= RECORDS PROVIDED =
################
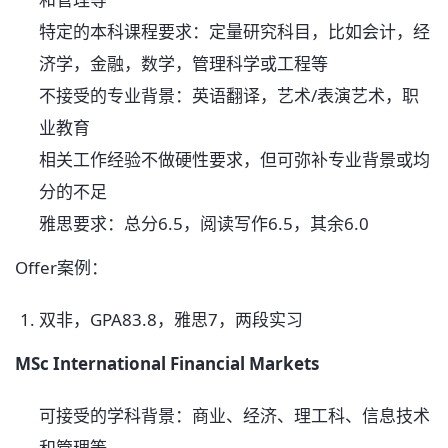
特定的本科课程要求：定量研究科目，比如会计，经
济学，金融，数学，管理科学或工程等
不接受的专业背景：英语翻译，艺术/表演艺术，职
业教育
相关工作经验不做硬性要求，但可弥补专业背景或均
分的不足
雅思要求：总分6.5，阅读写作6.5，其余6.0
Offer案例：
双非，GPA83.8，雅思7，两段实习
MSc International Financial Markets
可接受的学科背景：商业、经济、理工科、信息技术
和管理等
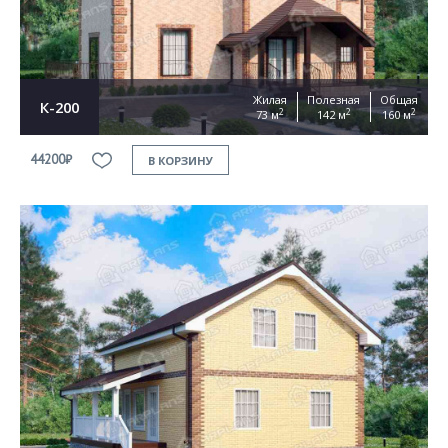
Жилая
Полезная
Общая
К-200
2
2
2
73 м
142 м
160 м
44200₽
В КОРЗИНУ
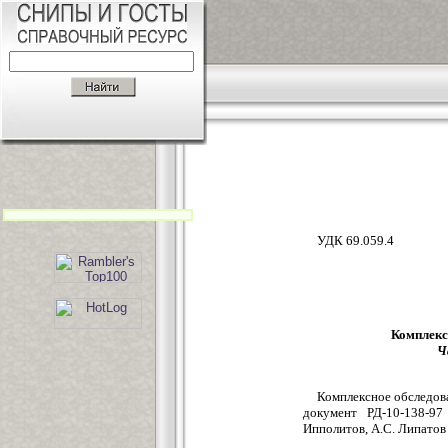
УДК 69.059.4
Комплекс
Ч
Комплексное обследов
документ РД-10-138-97
Ипполитов, А.С. Липатов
################
= BRIEF =
Reproduce exactly, with every picture left out, the lines from the one that contains "MSc International Financial Markets" to the final line of the records above.

= EXERCISE ANSWER =
MSc International Financial Markets
可接受的学科背景：商业、经济、理工科、信息技术
和管理等
Жилая
Полезная
Общая
К-200
2
2
2
73 м
142 м
160 м
44200₽
В КОРЗИНУ
УДК 69.059.4
Комплекс
Ч
Комплексное обследов
документ РД-10-138-97
Ипполитов, А.С. Липатов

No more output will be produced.